How to get Batch_Run_ID with google sheets?

Hallo, I am looking for a solution to a problem where I need to compare data from today with yesterday's. But the date column is not provided in the data. Also, google sheets does not get batch run id and date. So I have no reference point to compare data. I tried recursive data modelling, but could not solve the problem. Could somebody please give me some idea to reach the solution for this problem? I just need to get some reference point on ETL level to compare data for two consecutive days. Thanks.

Best Answers

  • Ashwin_SG
    Ashwin_SG ⚪️
    Accepted Answer

    Hallo @GrantSmith! Yes I did, as I thought it would then get updated automatically everyday and that would be my point of reference for comparison. But it only appears in the first update (or first batch) as I had get rid of the date column for the append to happen in next batch. So, the appending is working but date column is empty. It brought me back to same situation.

  • GrantSmith
    GrantSmith Indiana 🔴
    Accepted Answer

    You'd need to add it to your input dataset as the first step, then when you go to add it to your recursive dataset it should have the different values stored in there for when the input is added. Do you have a screen shot of your ETL?

  • jaeW_at_Onyx
    jaeW_at_Onyx Budapest / Portland, OR 🟤
    Accepted Answer

    @Ashwin_SG if you use a recursive dataflow to datestamp your ETL based on when you run the ETL, it can be done... but comes with risks you need to consider.
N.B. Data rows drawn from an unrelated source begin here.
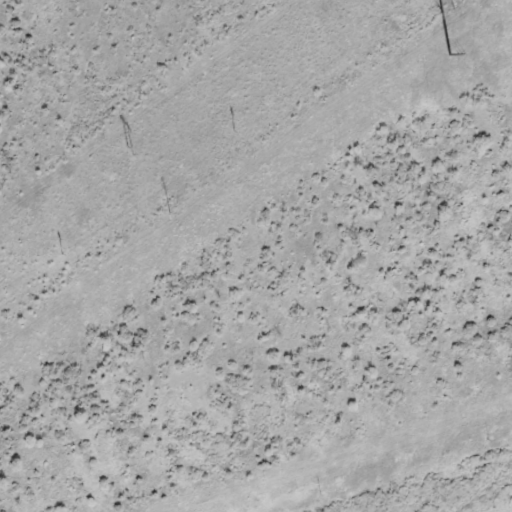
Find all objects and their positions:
power tower: (453, 10)
power tower: (436, 57)
power tower: (235, 130)
power tower: (124, 154)
power tower: (62, 253)
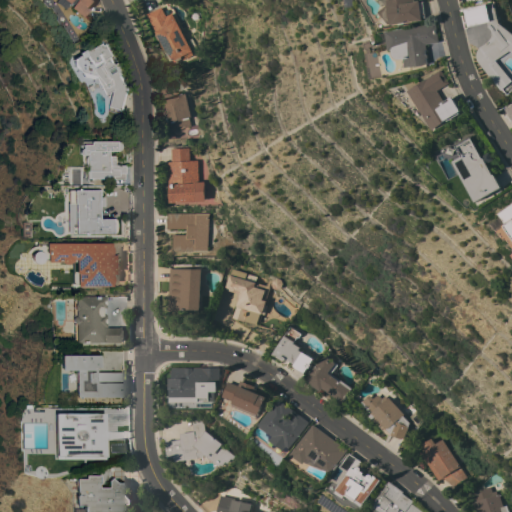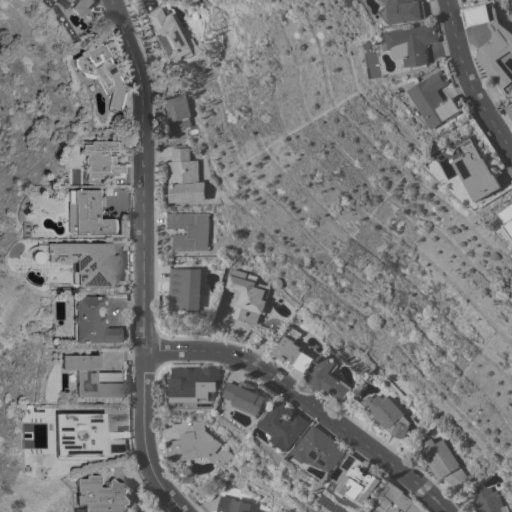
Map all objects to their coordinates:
building: (462, 0)
building: (74, 5)
building: (74, 5)
building: (401, 11)
building: (403, 11)
building: (168, 35)
building: (168, 36)
building: (491, 42)
building: (411, 43)
building: (410, 44)
building: (492, 46)
building: (99, 71)
building: (100, 72)
road: (470, 80)
building: (431, 99)
building: (432, 100)
building: (175, 109)
building: (508, 111)
building: (509, 111)
building: (98, 159)
building: (98, 160)
building: (473, 170)
building: (475, 170)
building: (185, 177)
building: (182, 178)
building: (82, 213)
building: (86, 213)
building: (506, 218)
building: (503, 220)
building: (187, 231)
building: (188, 231)
road: (144, 259)
building: (77, 260)
building: (81, 260)
building: (275, 283)
building: (183, 289)
building: (184, 289)
building: (246, 297)
building: (247, 298)
building: (91, 321)
building: (92, 321)
building: (292, 351)
building: (292, 355)
building: (89, 376)
building: (90, 376)
building: (326, 379)
building: (327, 379)
building: (190, 383)
building: (192, 384)
building: (241, 396)
building: (244, 397)
road: (305, 401)
building: (381, 411)
building: (386, 414)
building: (281, 425)
building: (283, 425)
building: (78, 434)
building: (77, 435)
building: (197, 445)
building: (197, 448)
building: (318, 450)
building: (318, 450)
building: (440, 461)
building: (442, 462)
building: (356, 481)
building: (356, 485)
building: (100, 493)
building: (97, 495)
building: (393, 501)
building: (487, 501)
building: (393, 502)
building: (487, 504)
building: (231, 505)
building: (231, 505)
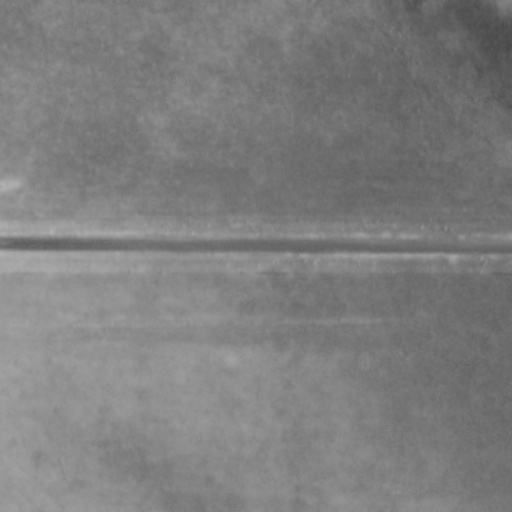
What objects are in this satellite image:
road: (256, 242)
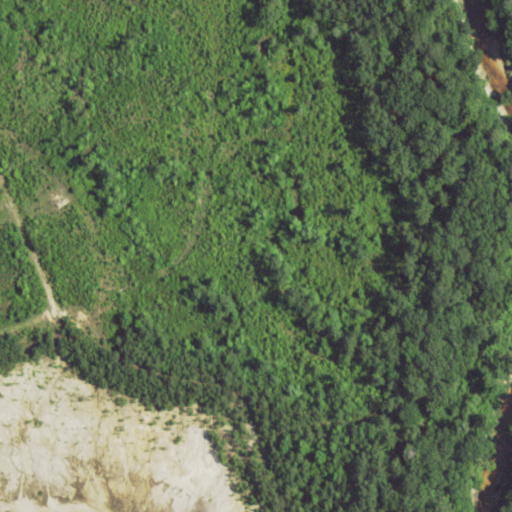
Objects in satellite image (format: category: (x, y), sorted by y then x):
river: (502, 250)
road: (107, 318)
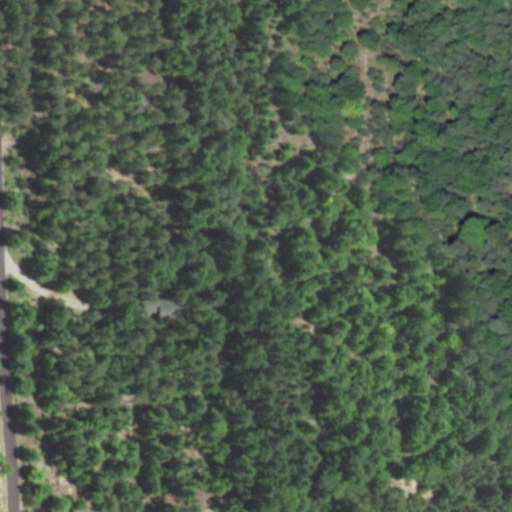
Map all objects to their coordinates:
road: (52, 295)
road: (6, 417)
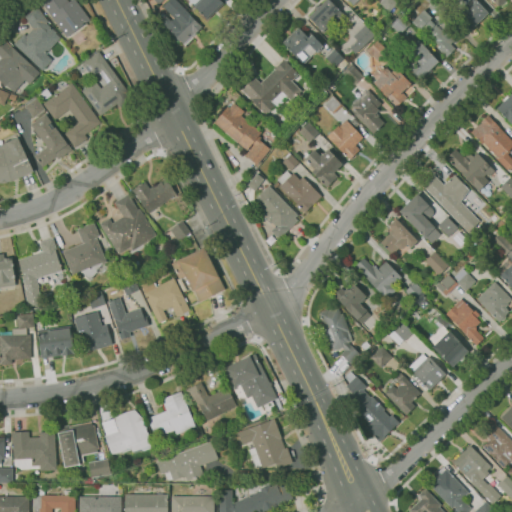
    If you assume that you ONLY run your recursive once a day then you kind of defeat the purpose of a recursive (which should allow you to run your dataflow as often as you want without detrimental impact).


    You could extend your logic to keep the last set of rows per day. that isn't part of the standard KB documentation but should be easy enough to implement using a rank / window function after you APPEND historical and new datasets together.

    If it were me, i'd alter the googlesheet to include a now() function. I assume that would always calculate the time the dataset was ingested. it certainly would timestamp the raw dataset based on ingest time instead of ETL execution time.

Answers

  • GrantSmith
    GrantSmith Indiana 🔴

    Hi @Ashwin_SG

    When you tried your recursive dataflow did you add a new column / constant contained the current date and time before your output dataset?

  • Thank you Grant. I found the solution for my problem. I don't know how would I solved this problem without your advice. Since I did not had any date related column in my dataset, I built a recursive dataflow and added Date column in there. Then I took that dataset into another ETL and did comparison for today and yesterday's data with reference to that date column. So, as my google sheets gets updated, so does the date column and it appends in the process.

  • GrantSmith
    GrantSmith Indiana 🔴

    @Ashwin_SG Glad you got it sorted out! If you could accept my solution so that others who are searching for your issue could find it more easily I'd appreciate it.